Pull out each line of the records holding the string "Veranstaltungen".

(Dataset records)
= = = = = = =

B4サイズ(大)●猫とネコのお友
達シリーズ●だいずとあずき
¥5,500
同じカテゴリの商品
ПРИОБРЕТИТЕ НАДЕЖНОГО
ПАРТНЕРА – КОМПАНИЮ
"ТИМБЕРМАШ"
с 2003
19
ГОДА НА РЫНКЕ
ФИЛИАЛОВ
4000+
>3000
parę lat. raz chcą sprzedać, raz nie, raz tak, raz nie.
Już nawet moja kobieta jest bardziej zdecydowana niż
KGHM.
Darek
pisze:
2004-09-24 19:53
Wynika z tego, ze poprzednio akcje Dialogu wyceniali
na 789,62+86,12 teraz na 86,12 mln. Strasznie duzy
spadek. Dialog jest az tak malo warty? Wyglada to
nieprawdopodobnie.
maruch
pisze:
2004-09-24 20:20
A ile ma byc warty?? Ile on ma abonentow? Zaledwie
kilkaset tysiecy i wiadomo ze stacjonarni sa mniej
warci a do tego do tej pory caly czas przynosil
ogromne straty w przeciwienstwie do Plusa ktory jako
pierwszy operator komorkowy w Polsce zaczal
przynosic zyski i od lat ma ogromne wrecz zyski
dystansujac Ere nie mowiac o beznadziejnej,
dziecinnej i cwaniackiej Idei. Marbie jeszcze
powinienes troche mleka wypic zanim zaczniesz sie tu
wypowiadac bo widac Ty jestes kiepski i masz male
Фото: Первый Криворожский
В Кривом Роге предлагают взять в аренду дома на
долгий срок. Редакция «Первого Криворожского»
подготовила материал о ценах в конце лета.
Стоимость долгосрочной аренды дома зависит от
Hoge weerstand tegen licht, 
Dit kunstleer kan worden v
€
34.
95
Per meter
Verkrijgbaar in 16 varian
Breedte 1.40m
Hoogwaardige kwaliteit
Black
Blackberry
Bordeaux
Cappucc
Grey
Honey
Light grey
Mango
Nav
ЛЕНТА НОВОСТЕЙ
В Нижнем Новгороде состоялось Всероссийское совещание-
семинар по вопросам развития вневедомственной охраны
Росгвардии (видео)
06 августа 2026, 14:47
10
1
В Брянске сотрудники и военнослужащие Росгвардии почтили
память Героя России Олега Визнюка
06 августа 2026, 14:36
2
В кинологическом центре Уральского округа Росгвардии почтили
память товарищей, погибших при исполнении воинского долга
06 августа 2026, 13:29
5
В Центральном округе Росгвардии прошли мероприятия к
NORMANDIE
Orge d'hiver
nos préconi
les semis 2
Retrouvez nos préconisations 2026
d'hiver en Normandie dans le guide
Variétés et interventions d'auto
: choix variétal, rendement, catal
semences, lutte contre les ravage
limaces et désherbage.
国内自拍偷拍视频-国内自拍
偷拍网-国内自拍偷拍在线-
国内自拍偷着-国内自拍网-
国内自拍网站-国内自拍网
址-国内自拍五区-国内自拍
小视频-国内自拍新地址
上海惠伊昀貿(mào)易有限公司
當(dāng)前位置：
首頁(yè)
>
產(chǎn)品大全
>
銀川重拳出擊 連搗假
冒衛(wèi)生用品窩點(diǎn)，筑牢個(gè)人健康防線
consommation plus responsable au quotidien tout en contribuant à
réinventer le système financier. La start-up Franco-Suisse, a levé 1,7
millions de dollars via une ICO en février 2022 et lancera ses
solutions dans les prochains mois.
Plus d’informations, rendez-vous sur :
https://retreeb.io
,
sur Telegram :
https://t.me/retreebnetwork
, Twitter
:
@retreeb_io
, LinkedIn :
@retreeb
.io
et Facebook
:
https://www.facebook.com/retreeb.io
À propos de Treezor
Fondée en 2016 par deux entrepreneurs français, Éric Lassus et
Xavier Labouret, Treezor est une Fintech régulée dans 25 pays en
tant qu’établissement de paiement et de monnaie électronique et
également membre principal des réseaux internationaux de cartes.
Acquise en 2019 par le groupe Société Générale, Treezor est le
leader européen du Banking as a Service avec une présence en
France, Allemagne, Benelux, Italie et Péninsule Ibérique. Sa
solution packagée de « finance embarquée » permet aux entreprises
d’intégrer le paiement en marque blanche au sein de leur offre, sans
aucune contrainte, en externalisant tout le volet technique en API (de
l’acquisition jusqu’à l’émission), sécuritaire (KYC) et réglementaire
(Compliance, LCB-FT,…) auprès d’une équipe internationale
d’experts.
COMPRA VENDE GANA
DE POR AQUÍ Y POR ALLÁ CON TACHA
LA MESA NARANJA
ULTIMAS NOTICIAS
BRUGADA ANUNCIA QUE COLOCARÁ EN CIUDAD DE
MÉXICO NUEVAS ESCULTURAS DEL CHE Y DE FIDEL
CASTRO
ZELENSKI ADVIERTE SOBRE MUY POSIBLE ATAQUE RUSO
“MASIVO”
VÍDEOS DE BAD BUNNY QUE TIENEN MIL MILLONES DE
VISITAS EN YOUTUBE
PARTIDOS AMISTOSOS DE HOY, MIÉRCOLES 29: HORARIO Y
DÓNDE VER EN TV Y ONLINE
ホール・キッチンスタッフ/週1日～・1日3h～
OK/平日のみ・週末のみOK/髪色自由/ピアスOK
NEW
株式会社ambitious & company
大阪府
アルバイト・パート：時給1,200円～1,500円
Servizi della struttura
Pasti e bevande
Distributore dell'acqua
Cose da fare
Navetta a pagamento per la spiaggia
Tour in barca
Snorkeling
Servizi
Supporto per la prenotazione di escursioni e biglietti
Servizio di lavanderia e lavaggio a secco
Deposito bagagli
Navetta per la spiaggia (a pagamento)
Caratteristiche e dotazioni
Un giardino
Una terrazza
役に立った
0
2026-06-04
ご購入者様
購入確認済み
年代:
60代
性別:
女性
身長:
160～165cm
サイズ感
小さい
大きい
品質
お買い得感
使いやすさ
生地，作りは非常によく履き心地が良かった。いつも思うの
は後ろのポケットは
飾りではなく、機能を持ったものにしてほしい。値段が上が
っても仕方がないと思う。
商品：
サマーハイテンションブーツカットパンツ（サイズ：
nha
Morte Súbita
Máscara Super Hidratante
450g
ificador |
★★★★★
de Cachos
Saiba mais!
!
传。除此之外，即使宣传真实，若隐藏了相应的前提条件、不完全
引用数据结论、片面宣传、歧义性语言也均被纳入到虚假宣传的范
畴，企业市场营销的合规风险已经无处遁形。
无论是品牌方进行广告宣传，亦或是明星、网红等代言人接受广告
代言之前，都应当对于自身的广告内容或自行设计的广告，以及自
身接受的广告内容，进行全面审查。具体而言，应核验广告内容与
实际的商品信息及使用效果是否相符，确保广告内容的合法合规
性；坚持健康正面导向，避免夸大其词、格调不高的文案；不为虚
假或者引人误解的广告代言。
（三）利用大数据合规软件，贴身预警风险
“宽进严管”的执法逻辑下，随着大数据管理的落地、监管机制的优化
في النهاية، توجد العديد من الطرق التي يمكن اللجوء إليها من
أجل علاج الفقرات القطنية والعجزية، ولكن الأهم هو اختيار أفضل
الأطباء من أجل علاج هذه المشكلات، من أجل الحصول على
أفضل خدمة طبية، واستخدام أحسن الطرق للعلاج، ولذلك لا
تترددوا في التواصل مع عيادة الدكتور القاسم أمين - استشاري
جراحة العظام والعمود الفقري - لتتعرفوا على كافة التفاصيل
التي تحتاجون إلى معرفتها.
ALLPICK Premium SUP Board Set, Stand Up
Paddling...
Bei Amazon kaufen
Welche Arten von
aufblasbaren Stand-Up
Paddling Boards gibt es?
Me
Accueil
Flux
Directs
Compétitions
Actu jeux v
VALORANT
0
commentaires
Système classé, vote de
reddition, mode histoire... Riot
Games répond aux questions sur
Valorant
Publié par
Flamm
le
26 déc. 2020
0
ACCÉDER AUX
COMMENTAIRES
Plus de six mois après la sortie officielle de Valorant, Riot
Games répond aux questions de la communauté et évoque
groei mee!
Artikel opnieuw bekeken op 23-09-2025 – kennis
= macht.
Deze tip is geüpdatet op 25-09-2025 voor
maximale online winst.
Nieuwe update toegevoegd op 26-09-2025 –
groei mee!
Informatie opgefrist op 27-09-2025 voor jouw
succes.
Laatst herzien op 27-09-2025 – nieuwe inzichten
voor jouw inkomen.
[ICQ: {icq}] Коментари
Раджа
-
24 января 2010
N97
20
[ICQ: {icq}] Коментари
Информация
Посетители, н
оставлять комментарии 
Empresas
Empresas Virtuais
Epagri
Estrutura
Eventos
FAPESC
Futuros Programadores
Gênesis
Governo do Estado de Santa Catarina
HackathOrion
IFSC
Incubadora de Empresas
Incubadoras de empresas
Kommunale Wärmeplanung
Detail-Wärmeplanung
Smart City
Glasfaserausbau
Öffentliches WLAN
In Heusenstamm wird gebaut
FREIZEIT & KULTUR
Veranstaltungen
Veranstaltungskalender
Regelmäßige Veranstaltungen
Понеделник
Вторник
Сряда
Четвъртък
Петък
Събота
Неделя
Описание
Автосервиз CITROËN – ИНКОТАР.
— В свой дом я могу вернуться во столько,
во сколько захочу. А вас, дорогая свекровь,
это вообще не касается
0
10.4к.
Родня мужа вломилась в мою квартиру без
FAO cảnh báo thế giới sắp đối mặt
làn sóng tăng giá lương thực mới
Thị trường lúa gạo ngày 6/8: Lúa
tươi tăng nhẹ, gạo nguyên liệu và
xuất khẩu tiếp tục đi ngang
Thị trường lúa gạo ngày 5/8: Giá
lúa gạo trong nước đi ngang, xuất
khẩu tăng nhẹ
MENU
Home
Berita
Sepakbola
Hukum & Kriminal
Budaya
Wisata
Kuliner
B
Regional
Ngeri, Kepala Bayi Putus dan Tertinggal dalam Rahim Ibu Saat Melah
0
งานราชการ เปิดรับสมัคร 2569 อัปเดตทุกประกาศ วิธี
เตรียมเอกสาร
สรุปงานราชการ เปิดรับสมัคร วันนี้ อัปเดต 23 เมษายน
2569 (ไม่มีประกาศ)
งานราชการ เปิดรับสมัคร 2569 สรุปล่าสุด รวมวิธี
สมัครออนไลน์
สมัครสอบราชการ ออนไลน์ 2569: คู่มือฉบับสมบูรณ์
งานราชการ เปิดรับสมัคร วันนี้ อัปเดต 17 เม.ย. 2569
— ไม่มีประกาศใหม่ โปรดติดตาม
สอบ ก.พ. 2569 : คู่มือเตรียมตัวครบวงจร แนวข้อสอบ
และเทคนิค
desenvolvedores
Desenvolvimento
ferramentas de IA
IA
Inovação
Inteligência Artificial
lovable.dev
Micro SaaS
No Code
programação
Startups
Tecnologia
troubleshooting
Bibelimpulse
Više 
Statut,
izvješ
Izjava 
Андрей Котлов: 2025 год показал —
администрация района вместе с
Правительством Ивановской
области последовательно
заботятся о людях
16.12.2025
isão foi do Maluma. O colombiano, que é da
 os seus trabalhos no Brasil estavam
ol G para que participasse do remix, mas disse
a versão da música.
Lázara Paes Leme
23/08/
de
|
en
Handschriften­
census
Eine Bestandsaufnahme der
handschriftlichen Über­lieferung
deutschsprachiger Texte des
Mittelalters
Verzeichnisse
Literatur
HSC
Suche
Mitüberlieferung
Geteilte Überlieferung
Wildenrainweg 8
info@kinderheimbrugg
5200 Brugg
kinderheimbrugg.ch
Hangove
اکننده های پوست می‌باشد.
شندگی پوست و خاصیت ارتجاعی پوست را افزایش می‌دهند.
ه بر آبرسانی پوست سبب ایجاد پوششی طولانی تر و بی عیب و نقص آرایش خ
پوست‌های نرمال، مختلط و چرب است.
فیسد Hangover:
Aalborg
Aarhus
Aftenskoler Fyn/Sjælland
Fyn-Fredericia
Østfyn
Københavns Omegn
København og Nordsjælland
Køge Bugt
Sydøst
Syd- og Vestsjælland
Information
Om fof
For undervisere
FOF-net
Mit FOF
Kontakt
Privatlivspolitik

= = = = = = =

Response below:
Veranstaltungen
Regelmäßige Veranstaltungen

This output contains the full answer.